Soweit andere Krankenkassen aufgrund von Verträgen (entsprechend spezifischer Indikationslisten) mit den jeweiligen Leistungserbringern
ihren Versicherten die CyberKnife-Behandlung anbieten, ist dem Kläger die Teilnahme an diesen Verträgen verwehrt (Engelhard
in: Hauck/Noftz, SGB, 12/17, §
140a SGB V, Rn. 139, juris), da die Krankenkasse, bei der er versichert ist (hier: die Beklagte), selbst einen Vertrag mit dem entsprechenden
Leistungserbringer abgeschlossen haben muss.
Soweit der Kläger einen Anspruch auf die "Sowieso-Kosten", sprich die fiktiven Kosten für eine Leistung der GKV, die ebenfalls
in Frage gekommen wäre, oder die Kosten, die die Krankenkasse erspart hat, geltend macht, ist der Anspruch nach §
13 Abs.
3 SGB V ausgeschlossen, da die Regelung nur die beim Versicherten konkret entstandenen Kosten erfasst. Sonst würde der Versicherte
nicht so gestellt wie bei unverzüglicher Anerkennung der Leistungspflicht durch die Krankenkasse, sondern besser (vgl. BSG, Urteil vom 24. September 1996 - 1 RK 33/95 -, BSGE 79, 125-128, SozR 3-2500 § 13 Nr 11, Rn. 17, juris).

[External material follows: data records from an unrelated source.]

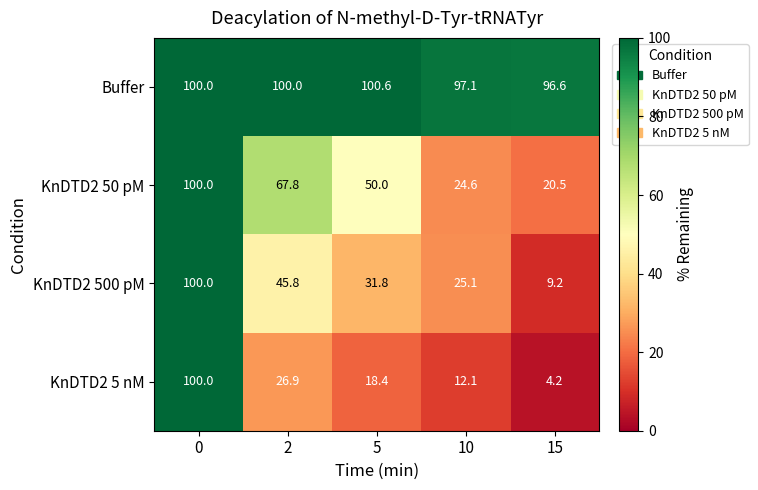

What is the total value across all series at 2?

240.5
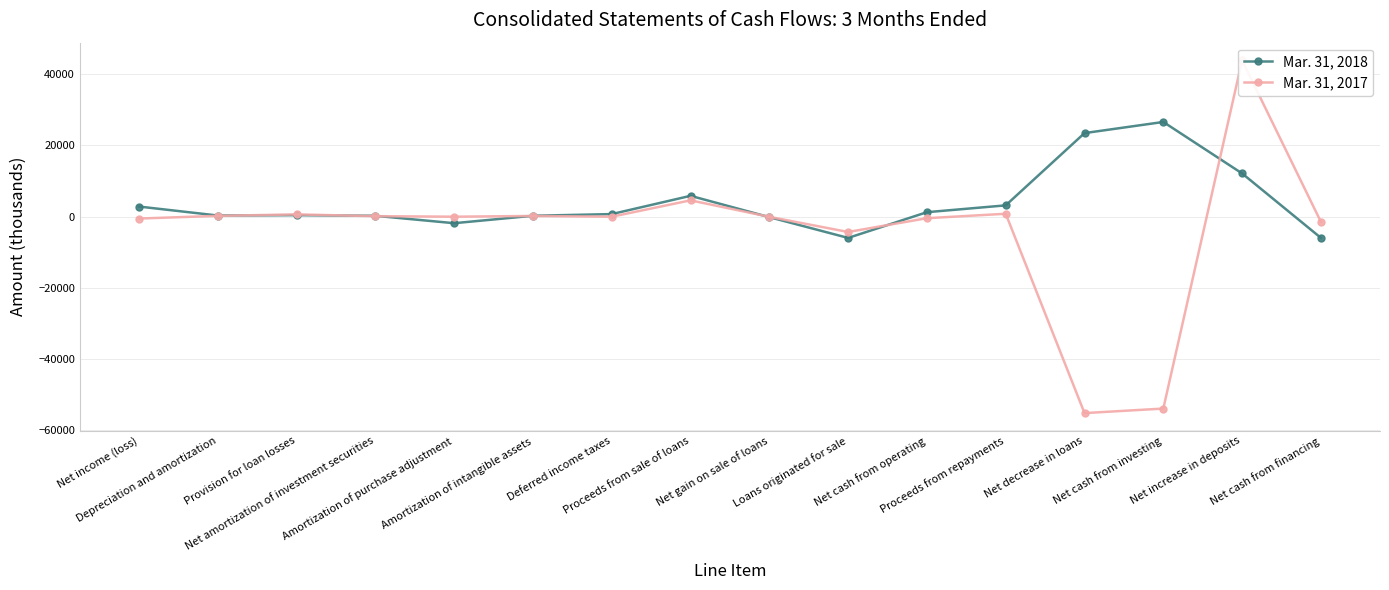

List the series in order of their overall mean, highest first.

Mar. 31, 2018, Mar. 31, 2017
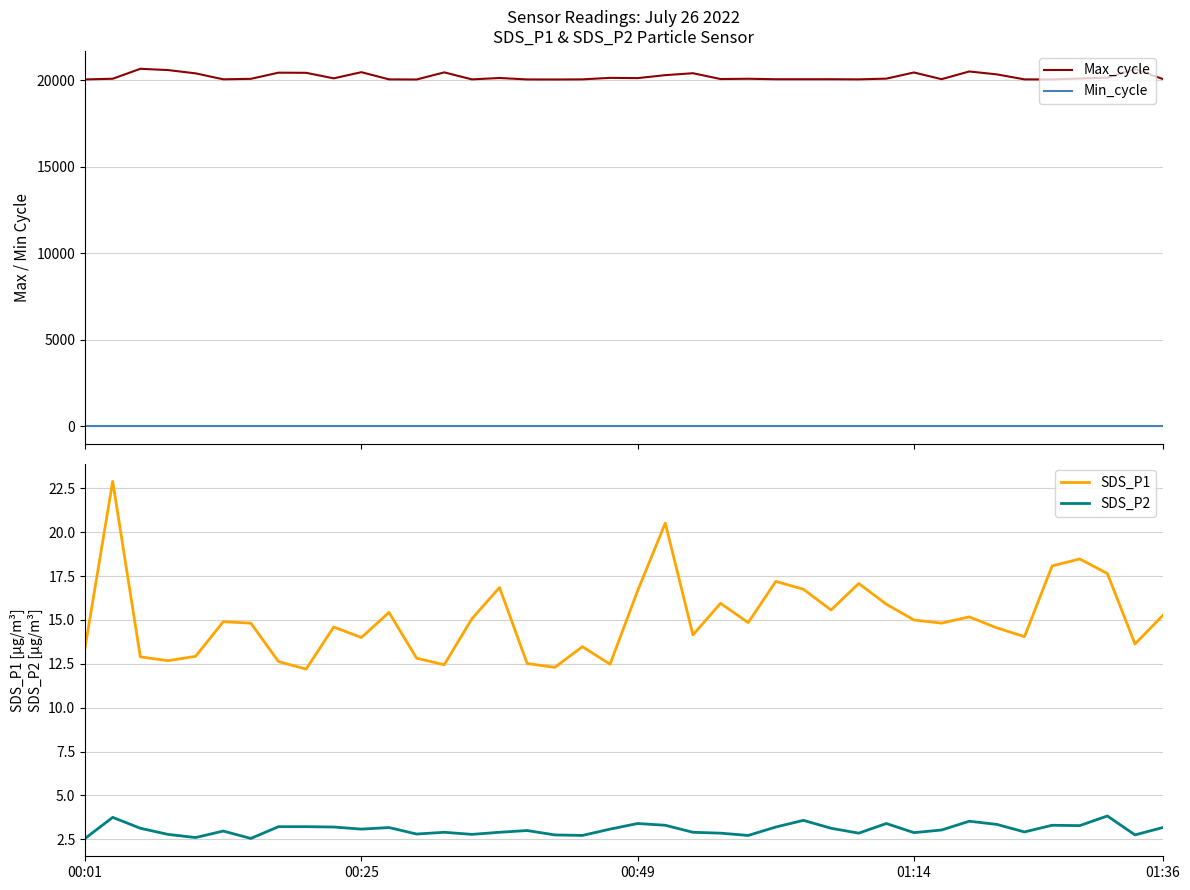

Rank the series by their maximum value, from highest to lowest.

Max_cycle, Min_cycle, SDS_P1, SDS_P2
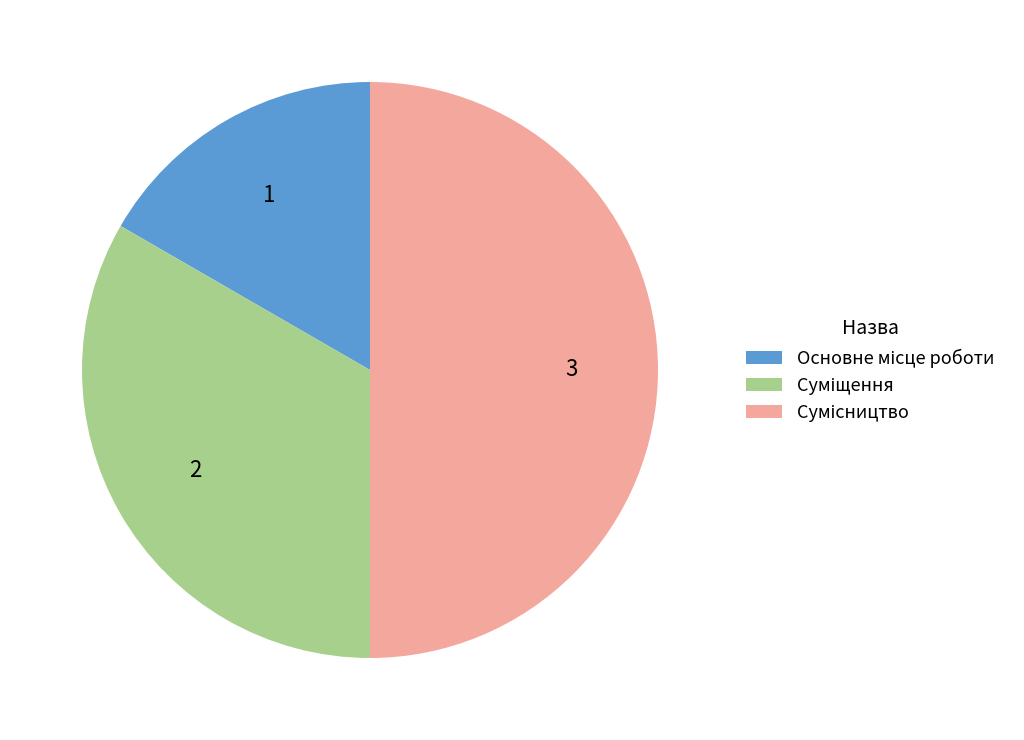

How many slices are in this pie chart?

3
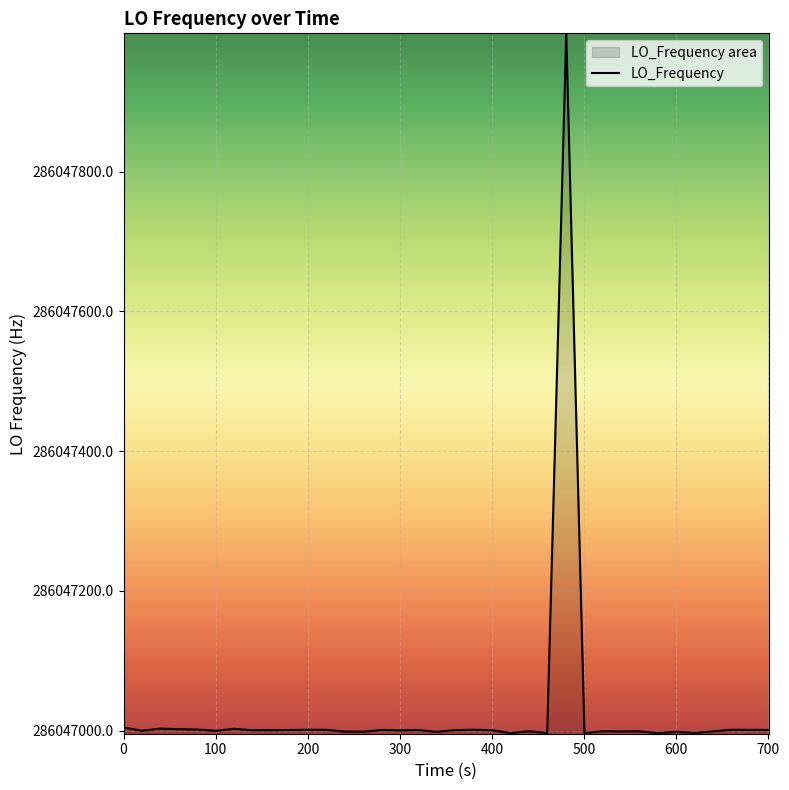

What is the greatest value displayed?

286047997.2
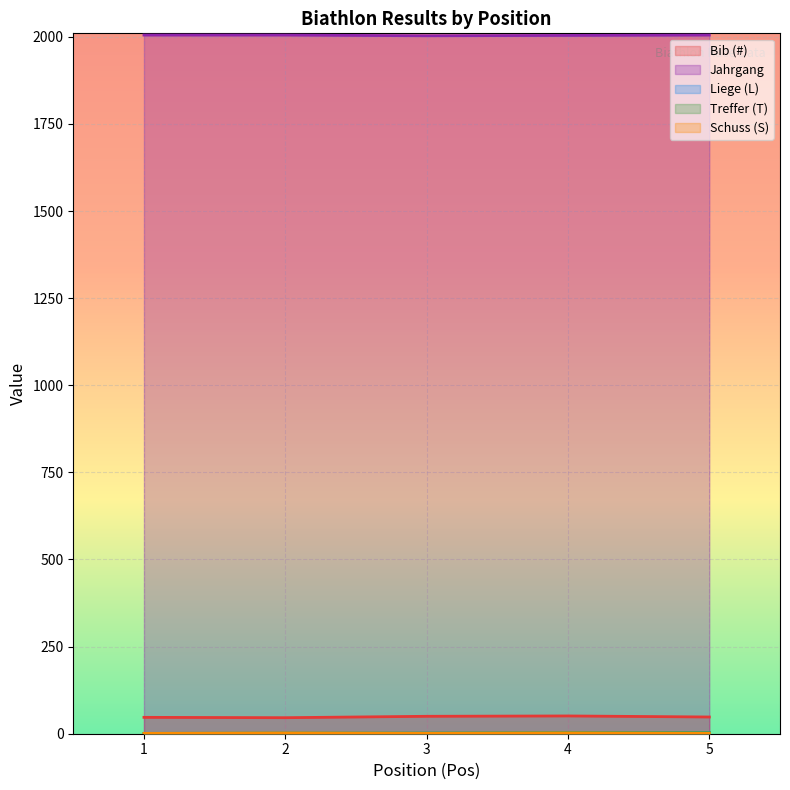

Does the chart display data point markers on the line(s)?

No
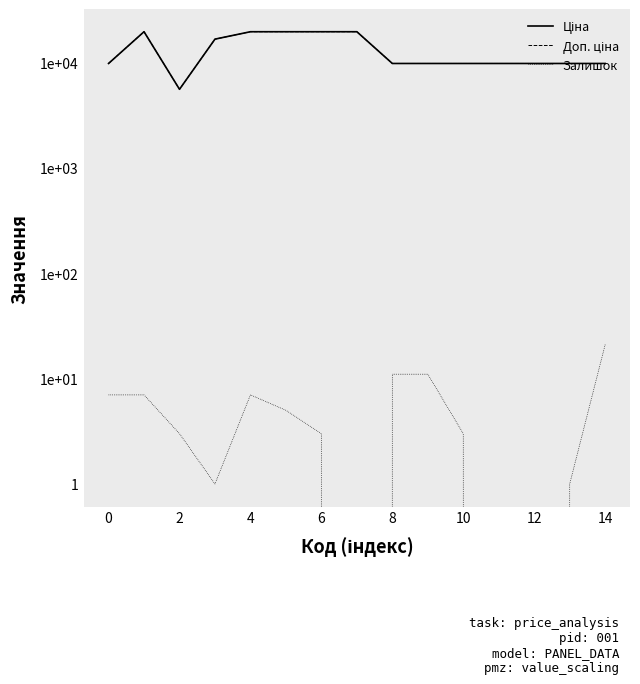

How many interior local valleys does the Доп. ціна series have?

1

Ferner ist der geltend gemachte Anspruch auf Fahrkostenerstattung nach §
60 Abs.
1 Satz 1
SGB V nicht begründet. Danach übernimmt die Krankenkasse die Kosten für Fahrten einschließlich der Transporte nach §
133 SGB V (Fahrkosten) nur, wenn sie im Zusammenhang mit einer Leistung der Krankenkasse aus zwingenden medizinischen Gründen notwendig
sind. Beschafft sich ein Versicherter wegen eines Systemversagens die von ihm zu beanspruchende Naturalleistung selbst und
wendet er hierfür Fahrkosten auf, die die Krankenkasse bei Gewährung einer Naturalleistung nach §
60 SGB V zu tragen gehabt hätte, so kann er im Rahmen der Kostenerstattung nach §
13 Abs.
3 Satz 1
SGB V auch die Erstattung der selbst aufgewendeten notwendigen Fahrkosten geltend machen. Die Voraussetzungen des Kostenerstattungsanspruchs
gemäß §
13 Abs.
3 Satz 1
SGB V sind vorliegend aber nicht erfüllt. Der Kläger konnte die selbst beschaffte CyberKnife-Strahlentherapie nicht als Naturalleistung
von der Beklagten verlangen. Dementsprechend kommt auch eine Kostenerstattung für die aufgewendeten Fahrkosten nicht in Betracht
(vgl. BSG, Urteil vom 28. Februar 2008 - B 1 KR 19/07 R -, BSGE 100, 119-124, SozR 4-2500 § 27 Nr 14, Rn. 23, juris). Entsprechend sind auch die Hotelkosten nicht zu erstatten (vgl. BSG, Urteil vom 04. April 2006 - B 1 KR 5/05 R -, BSGE 96, 161 = SozR 4-2500 § 13 Nr. 8, jeweils Rn 25 m. w. N., Rn. 29, juris).
III.
Die Kostenentscheidung beruht auf §
193 SGG.
IV.
Gründe, die nach §
160 Abs.
2 SGG eine Zulassung der Revision rechtfertigen, sind nicht ersichtlich.